Search the data for "Details" and copy every matching line.

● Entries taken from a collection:
———

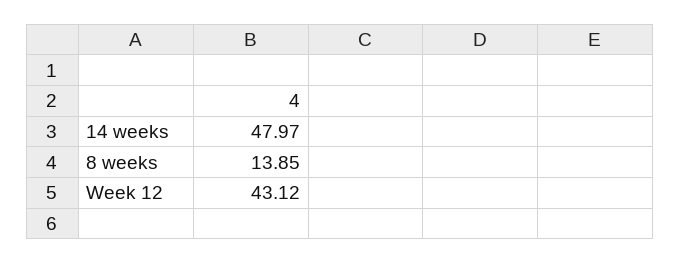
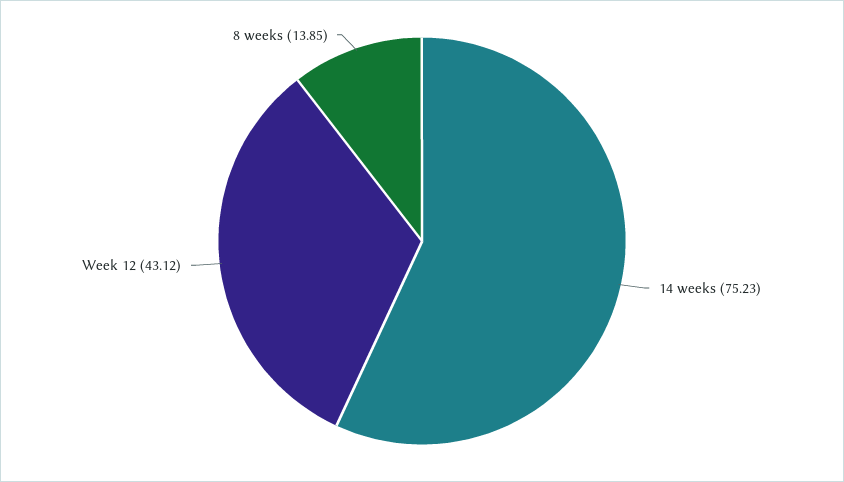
  {
-   "14 weeks": 47.97,
+   "14 weeks": 75.23,
    "8 weeks": 13.85,
    "Week 12": 43.12
  }

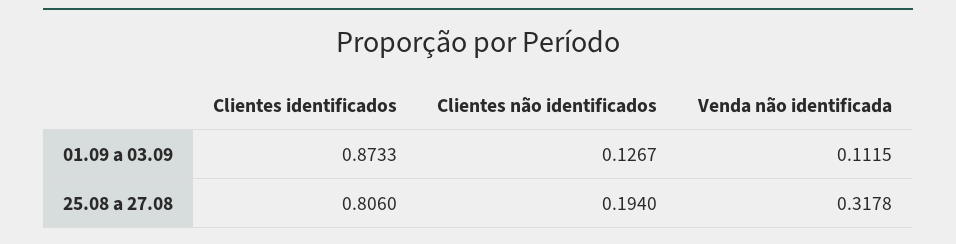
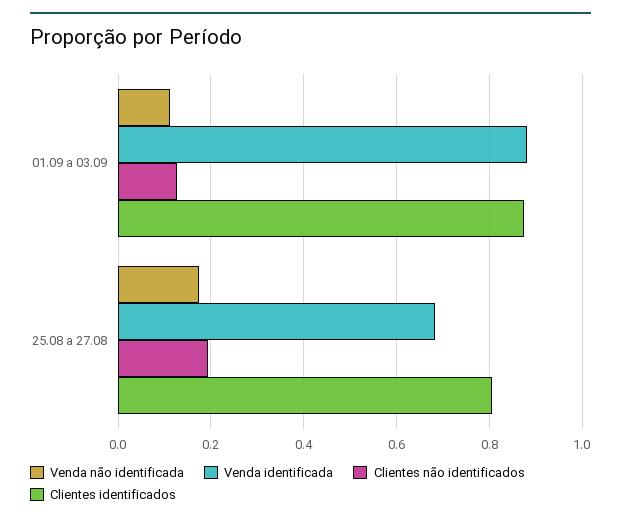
  {
    "Clientes identificados": {
      "01.09 a 03.09": 0.8733,
      "25.08 a 27.08": 0.806
    },
    "Clientes não identificados": {
      "01.09 a 03.09": 0.1267,
      "25.08 a 27.08": 0.194
    },
    "Venda não identificada": {
      "01.09 a 03.09": 0.1115,
-     "25.08 a 27.08": 0.3178
+     "25.08 a 27.08": 0.18
-   }
+   },
+   "Venda identificada": {
+     "01.09 a 03.09": 0.88,
+     "25.08 a 27.08": 0.68
+   }
  }

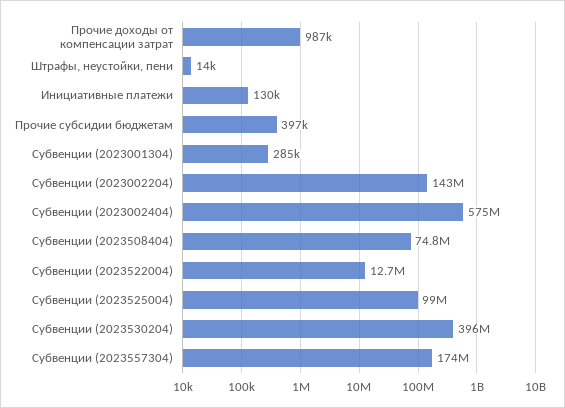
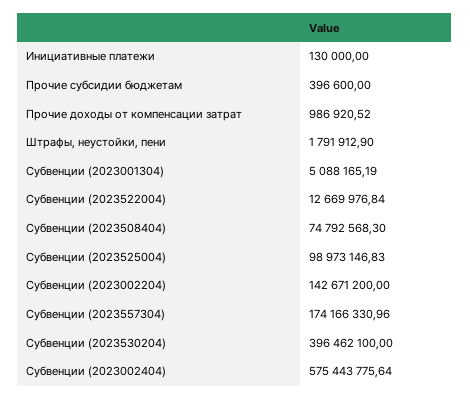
  {
    "Прочие доходы от компенсации затрат": 986920.52,
-   "Штрафы, неустойки, пени": 14000,
+   "Штрафы, неустойки, пени": 1791912.9,
    "Инициативные платежи": 130000,
    "Прочие субсидии бюджетам": 396600,
-   "Субвенции (2023001304)": 285000,
+   "Субвенции (2023001304)": 5088165.19,
    "Субвенции (2023002204)": 142671200,
    "Субвенции (2023002404)": 575443775.64,
    "Субвенции (2023508404)": 74792568.3,
    "Субвенции (2023522004)": 12669976.84,
    "Субвенции (2023525004)": 98973146.83,
    "Субвенции (2023530204)": 396462100,
    "Субвенции (2023557304)": 174166330.96
  }

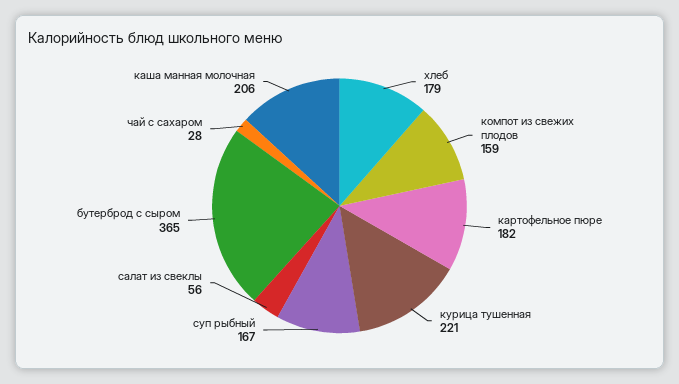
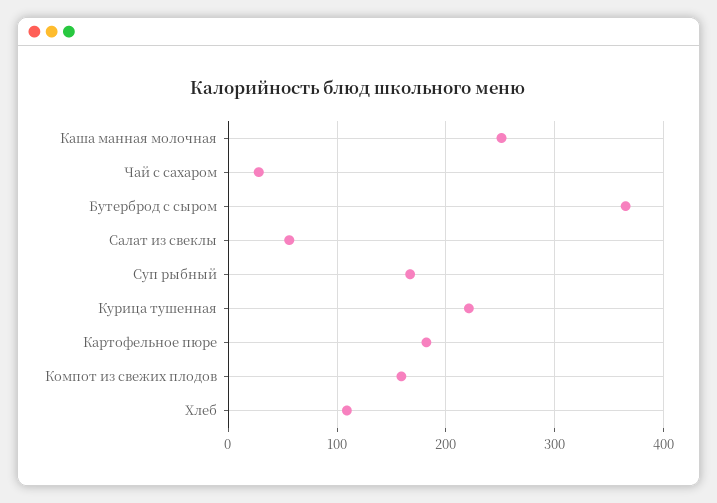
  {
-   "хлеб": 179,
+   "хлеб": 110,
    "компот из свежих плодов": 159,
    "картофельное пюре": 182,
    "курица тушенная": 221,
    "суп рыбный": 167,
    "салат из свеклы": 56,
    "бутерброд с сыром": 365,
    "чай с сахаром": 28,
-   "каша манная молочная": 206
+   "каша манная молочная": 250
  }

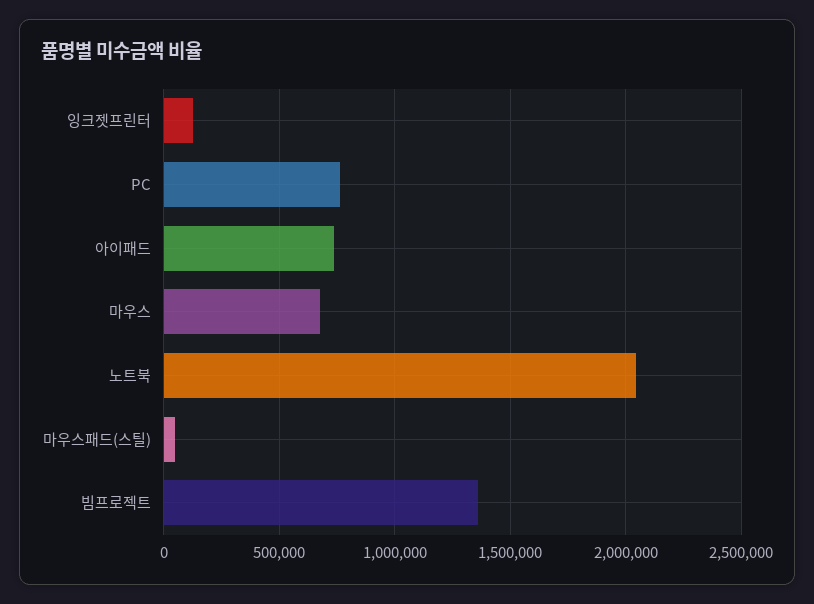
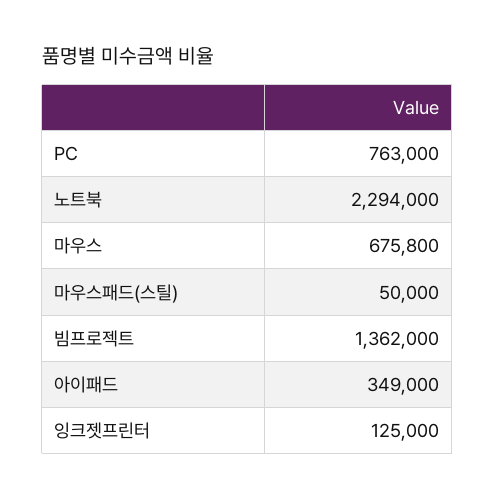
  {
    "잉크젯프린터": 125000,
    "PC": 763000,
-   "아이패드": 750000,
+   "아이패드": 349000,
    "마우스": 675800,
-   "노트북": 2050000,
+   "노트북": 2294000,
    "마우스패드(스틸)": 50000,
    "빔프로젝트": 1362000
  }

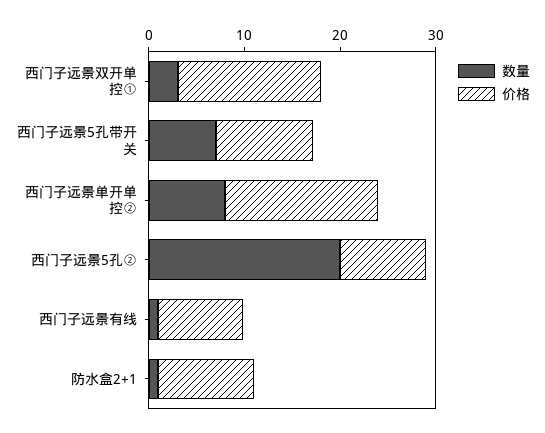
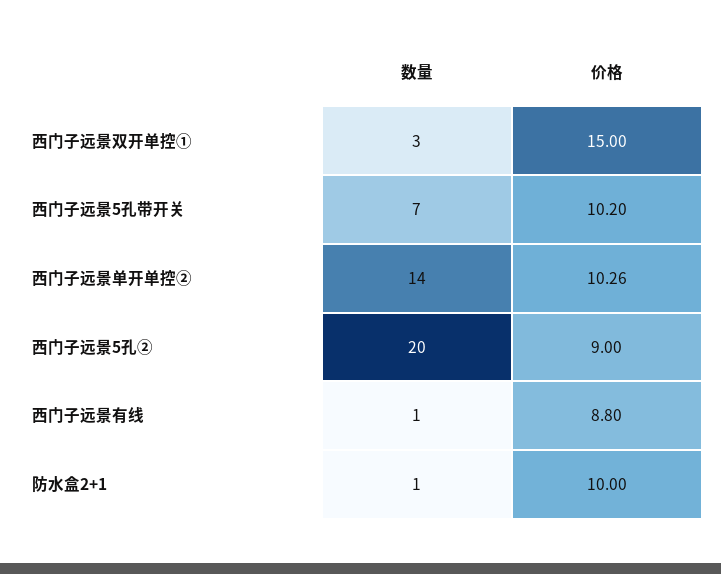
  {
    "数量": {
      "西门子远景双开单控①": 3,
      "西门子远景5孔带开关": 7,
-     "西门子远景单开单控②": 8,
+     "西门子远景单开单控②": 14,
      "西门子远景5孔②": 20,
      "西门子远景有线": 1,
      "防水盒2+1": 1
    },
    "价格": {
      "西门子远景双开单控①": 15,
      "西门子远景5孔带开关": 10.2,
-     "西门子远景单开单控②": 16,
+     "西门子远景单开单控②": 10.26,
      "西门子远景5孔②": 9,
      "西门子远景有线": 8.8,
      "防水盒2+1": 10
    }
  }

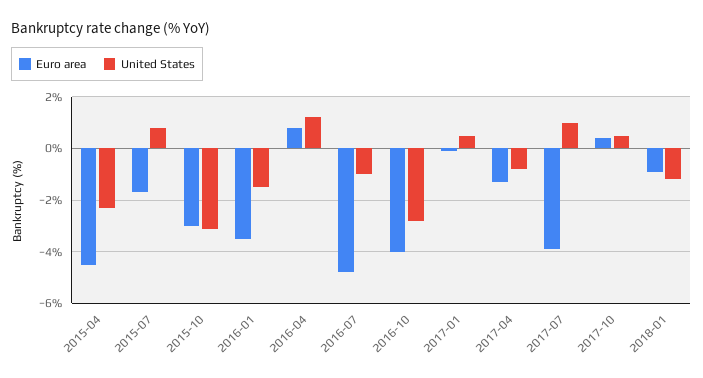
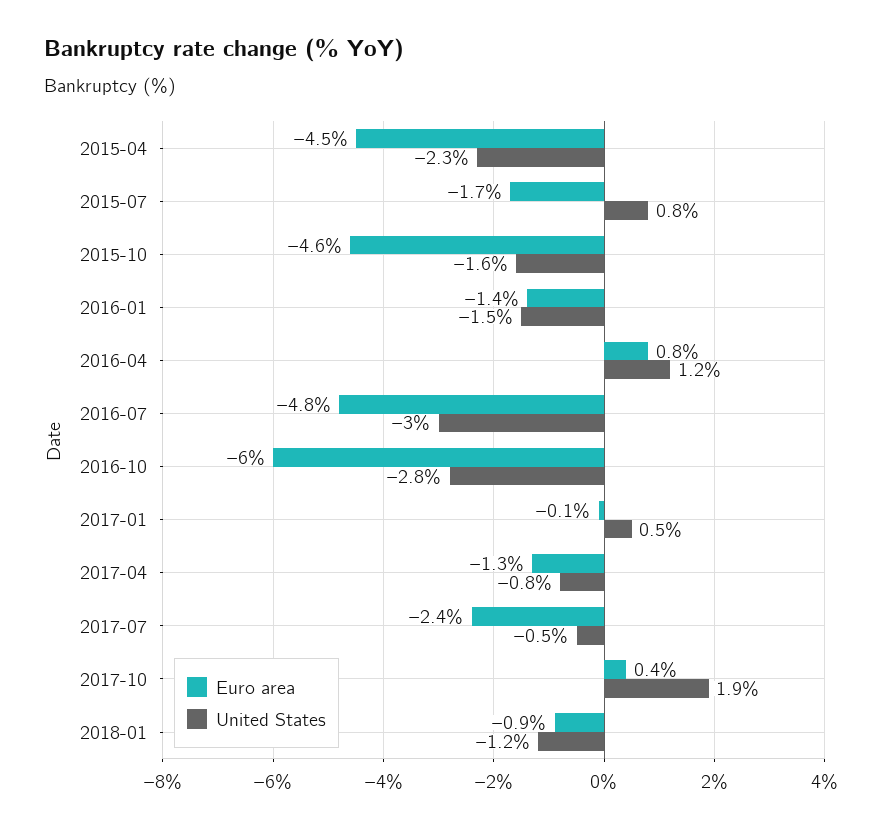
  {
    "Euro area": {
      "2015-04": -4.5,
      "2015-07": -1.7,
-     "2015-10": -3,
+     "2015-10": -4.6,
-     "2016-01": -3.5,
+     "2016-01": -1.4,
      "2016-04": 0.8,
      "2016-07": -4.8,
-     "2016-10": -4,
+     "2016-10": -6,
      "2017-01": -0.1,
      "2017-04": -1.3,
-     "2017-07": -4,
+     "2017-07": -2.4,
      "2017-10": 0.4,
      "2018-01": -0.9
    },
    "United States": {
      "2015-04": -2.3,
      "2015-07": 0.8,
-     "2015-10": -3,
+     "2015-10": -1.6,
      "2016-01": -1.5,
      "2016-04": 1.2,
-     "2016-07": -1,
+     "2016-07": -3,
      "2016-10": -2.8,
      "2017-01": 0.5,
      "2017-04": -0.8,
-     "2017-07": 1,
+     "2017-07": -0.5,
-     "2017-10": 0.5,
+     "2017-10": 1.9,
      "2018-01": -1.2
    }
  }

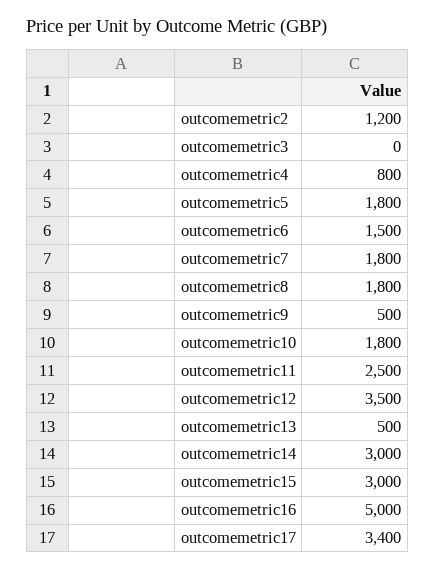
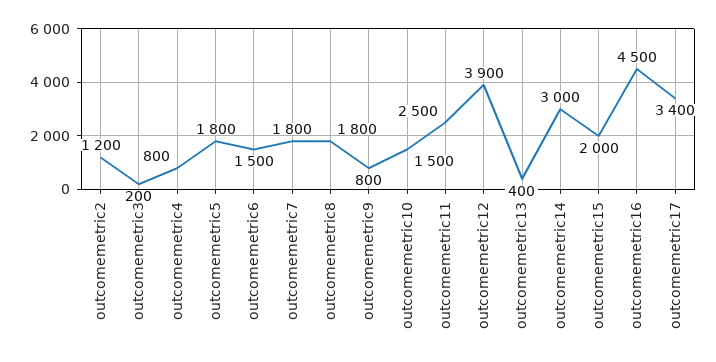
  {
    "outcomemetric2": 1200,
-   "outcomemetric3": 0,
+   "outcomemetric3": 200,
    "outcomemetric4": 800,
    "outcomemetric5": 1800,
    "outcomemetric6": 1500,
    "outcomemetric7": 1800,
    "outcomemetric8": 1800,
-   "outcomemetric9": 500,
+   "outcomemetric9": 800,
-   "outcomemetric10": 1800,
+   "outcomemetric10": 1500,
    "outcomemetric11": 2500,
-   "outcomemetric12": 3500,
+   "outcomemetric12": 3900,
-   "outcomemetric13": 500,
+   "outcomemetric13": 400,
    "outcomemetric14": 3000,
-   "outcomemetric15": 3000,
+   "outcomemetric15": 2000,
-   "outcomemetric16": 5000,
+   "outcomemetric16": 4500,
    "outcomemetric17": 3400
  }

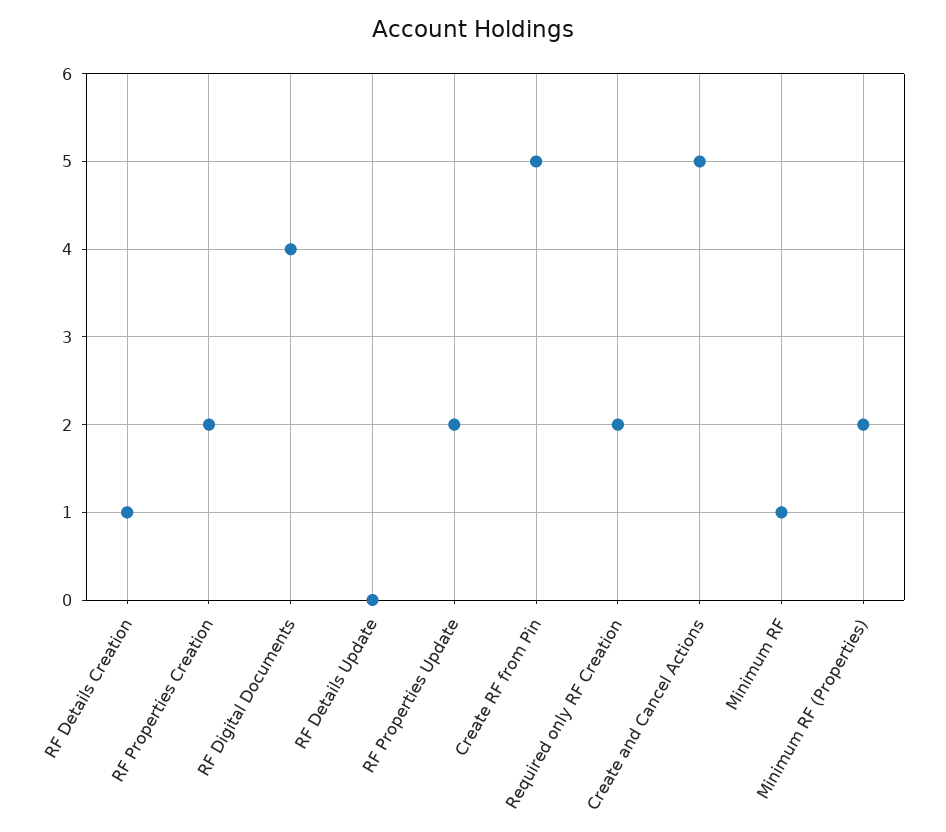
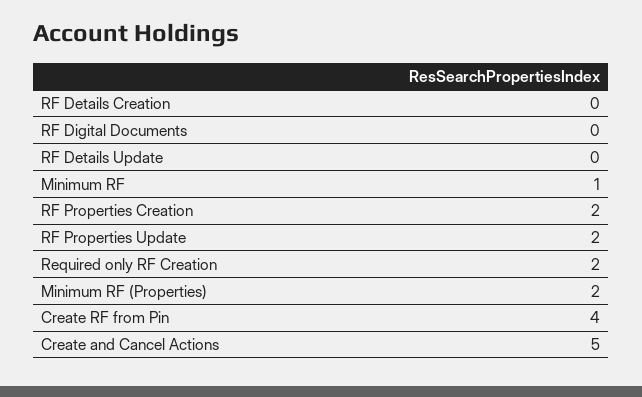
  {
-   "RF Details Creation": 1,
+   "RF Details Creation": 0,
    "RF Properties Creation": 2,
-   "RF Digital Documents": 4,
+   "RF Digital Documents": 0,
    "RF Details Update": 0,
    "RF Properties Update": 2,
-   "Create RF from Pin": 5,
+   "Create RF from Pin": 4,
    "Required only RF Creation": 2,
    "Create and Cancel Actions": 5,
    "Minimum RF": 1,
    "Minimum RF (Properties)": 2
  }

———

● REPLY:
-   "RF Details Creation": 1,
+   "RF Details Creation": 0,
    "RF Details Update": 0,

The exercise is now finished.